Pot calling the kettle black
I read Shawn Vestal’s column about the need for science-based sex education in our public schools (“Schools shouldn’t tiptoe on sex ed,” Feb. 2) and found no basis for condemning it as arrogant, bigoted, a “hit piece,” sanctimonious, or deceptive, as Alice Galeotti charges in her letter to the editor (“One-sided Vestal,” Feb. 18). He simply, clearly and forcefully proposes that a systematic, knowledge-based and age-appropriate program be instituted locally in order to try to ameliorate the statistically dreadful incidences of teen sex, pregnancy and disease.
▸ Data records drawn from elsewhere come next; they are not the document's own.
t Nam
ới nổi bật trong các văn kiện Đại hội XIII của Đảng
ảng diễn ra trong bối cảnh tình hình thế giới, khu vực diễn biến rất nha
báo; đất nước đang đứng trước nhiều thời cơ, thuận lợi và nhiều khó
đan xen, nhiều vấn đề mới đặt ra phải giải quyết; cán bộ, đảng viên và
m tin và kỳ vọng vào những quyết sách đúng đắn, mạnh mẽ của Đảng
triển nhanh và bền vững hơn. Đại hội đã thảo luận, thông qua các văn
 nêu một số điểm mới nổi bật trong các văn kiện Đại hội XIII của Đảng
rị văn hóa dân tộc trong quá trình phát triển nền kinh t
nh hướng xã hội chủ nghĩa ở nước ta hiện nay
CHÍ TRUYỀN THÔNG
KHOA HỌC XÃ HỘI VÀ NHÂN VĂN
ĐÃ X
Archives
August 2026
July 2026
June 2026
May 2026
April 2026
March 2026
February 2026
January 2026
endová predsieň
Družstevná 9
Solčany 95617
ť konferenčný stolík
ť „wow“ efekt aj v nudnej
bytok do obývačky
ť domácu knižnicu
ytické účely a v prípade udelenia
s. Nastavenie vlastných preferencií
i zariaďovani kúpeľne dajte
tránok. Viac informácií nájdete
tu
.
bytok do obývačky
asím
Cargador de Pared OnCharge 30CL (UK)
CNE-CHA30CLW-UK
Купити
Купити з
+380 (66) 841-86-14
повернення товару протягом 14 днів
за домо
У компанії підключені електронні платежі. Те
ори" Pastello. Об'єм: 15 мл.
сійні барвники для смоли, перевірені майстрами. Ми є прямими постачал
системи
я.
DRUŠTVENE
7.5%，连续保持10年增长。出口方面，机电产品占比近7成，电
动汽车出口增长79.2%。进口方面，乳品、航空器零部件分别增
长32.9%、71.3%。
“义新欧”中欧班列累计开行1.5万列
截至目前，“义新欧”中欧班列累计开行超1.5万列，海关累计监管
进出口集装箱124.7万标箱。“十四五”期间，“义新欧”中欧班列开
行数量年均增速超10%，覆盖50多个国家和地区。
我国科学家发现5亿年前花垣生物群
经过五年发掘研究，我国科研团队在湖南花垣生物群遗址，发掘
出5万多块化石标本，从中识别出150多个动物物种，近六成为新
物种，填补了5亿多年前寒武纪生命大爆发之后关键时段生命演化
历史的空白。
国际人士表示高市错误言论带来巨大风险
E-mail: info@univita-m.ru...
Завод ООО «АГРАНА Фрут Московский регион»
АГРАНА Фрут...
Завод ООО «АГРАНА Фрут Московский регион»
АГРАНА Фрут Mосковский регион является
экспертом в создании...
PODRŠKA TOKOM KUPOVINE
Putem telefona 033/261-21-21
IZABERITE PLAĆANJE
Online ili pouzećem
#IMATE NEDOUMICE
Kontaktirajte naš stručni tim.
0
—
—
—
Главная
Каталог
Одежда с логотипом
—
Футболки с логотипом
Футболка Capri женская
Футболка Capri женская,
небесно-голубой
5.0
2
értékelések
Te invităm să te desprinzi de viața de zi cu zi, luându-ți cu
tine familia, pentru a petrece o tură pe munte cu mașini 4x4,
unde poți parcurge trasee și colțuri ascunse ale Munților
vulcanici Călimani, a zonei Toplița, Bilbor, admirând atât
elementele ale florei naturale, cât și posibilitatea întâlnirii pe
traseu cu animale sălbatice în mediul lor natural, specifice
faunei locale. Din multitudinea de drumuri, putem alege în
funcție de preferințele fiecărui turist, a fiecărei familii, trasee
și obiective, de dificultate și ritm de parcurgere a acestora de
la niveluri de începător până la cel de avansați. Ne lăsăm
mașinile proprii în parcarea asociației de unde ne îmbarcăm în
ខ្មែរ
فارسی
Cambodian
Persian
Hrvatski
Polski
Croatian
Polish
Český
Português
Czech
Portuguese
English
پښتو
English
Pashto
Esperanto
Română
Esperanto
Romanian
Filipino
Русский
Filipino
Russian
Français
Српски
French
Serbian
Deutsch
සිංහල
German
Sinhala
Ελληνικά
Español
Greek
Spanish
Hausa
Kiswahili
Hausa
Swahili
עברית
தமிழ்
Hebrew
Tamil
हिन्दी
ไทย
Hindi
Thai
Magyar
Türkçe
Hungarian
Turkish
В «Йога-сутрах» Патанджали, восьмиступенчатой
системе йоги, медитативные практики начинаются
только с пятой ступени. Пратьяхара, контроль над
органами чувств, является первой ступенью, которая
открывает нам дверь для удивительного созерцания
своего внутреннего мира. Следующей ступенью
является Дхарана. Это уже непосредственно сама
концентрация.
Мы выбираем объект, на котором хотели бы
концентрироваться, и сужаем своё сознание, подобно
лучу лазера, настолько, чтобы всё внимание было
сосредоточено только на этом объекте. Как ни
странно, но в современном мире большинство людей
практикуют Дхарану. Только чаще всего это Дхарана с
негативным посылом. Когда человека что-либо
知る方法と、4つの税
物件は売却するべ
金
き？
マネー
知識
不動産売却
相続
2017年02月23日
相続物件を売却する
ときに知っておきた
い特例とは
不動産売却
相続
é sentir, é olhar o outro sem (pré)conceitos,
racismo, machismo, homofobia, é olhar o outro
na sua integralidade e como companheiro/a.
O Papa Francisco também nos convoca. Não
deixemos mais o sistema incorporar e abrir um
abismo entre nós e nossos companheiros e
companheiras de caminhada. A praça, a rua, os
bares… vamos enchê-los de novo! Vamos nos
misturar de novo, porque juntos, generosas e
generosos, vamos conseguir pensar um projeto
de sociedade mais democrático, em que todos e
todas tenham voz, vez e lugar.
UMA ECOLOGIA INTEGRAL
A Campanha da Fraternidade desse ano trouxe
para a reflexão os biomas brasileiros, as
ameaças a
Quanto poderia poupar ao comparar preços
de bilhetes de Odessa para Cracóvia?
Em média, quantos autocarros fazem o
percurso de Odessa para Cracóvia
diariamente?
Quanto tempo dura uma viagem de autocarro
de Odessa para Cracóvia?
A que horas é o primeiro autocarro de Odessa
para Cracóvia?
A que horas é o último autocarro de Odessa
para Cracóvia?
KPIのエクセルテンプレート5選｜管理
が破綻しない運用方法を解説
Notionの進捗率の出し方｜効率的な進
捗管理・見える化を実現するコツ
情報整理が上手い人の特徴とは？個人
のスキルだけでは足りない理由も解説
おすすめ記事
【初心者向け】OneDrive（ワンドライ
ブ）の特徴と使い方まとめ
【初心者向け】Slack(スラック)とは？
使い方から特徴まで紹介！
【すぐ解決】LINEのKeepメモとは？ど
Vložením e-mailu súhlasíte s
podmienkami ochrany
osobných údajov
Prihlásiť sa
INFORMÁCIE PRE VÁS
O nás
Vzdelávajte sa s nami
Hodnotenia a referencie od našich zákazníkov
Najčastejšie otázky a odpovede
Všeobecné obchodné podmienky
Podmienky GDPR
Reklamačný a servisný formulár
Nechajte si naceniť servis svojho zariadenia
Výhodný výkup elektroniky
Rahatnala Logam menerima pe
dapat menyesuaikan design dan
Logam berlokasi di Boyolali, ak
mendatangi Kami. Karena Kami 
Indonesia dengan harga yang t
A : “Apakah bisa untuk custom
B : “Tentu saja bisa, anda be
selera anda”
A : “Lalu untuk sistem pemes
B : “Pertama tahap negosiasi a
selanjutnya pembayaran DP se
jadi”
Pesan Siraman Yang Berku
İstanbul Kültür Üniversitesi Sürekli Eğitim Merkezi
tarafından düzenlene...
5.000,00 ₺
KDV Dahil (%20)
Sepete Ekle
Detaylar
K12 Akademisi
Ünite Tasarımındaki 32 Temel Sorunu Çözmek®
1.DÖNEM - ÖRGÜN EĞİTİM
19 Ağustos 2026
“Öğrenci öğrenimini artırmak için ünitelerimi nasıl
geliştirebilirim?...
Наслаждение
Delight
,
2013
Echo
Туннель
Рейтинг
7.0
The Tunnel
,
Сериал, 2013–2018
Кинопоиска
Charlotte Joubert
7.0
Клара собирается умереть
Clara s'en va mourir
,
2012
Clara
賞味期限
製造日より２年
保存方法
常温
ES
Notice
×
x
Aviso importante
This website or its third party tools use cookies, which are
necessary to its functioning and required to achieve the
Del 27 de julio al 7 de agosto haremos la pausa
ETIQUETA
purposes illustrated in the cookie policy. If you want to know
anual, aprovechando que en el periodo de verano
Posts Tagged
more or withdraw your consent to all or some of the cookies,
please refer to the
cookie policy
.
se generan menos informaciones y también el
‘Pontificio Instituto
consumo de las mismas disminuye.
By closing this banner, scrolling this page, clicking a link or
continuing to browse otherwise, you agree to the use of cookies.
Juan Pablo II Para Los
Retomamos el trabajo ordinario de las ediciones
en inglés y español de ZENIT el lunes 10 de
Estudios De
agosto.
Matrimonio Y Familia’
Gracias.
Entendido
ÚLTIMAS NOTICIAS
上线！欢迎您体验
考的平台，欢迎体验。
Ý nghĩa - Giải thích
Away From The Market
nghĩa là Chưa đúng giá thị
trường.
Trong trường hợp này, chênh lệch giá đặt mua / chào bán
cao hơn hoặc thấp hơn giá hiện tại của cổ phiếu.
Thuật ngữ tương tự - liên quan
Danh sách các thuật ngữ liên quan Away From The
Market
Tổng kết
While nowhere does he recommend that parents should not responsibly undertake the moral instruction of their children, the sociological facts indicate that reliance on that mode of education is proving unreliable and inadequate.
Galeotti’s declaration that public schools should only be concerned with imparting “academic skills” is contrary to the historic role of education for citizenship and life enhancement in our democracy. Of course, she has a right to home school her own children or enroll them in a private school consistent with her narrow and partisan views. But please do not try to obstruct reasonable and well-intentioned efforts to help by others by means of ad hominum smears and distortions under a presumption of “godliness.” Talk about “sanctimonious”!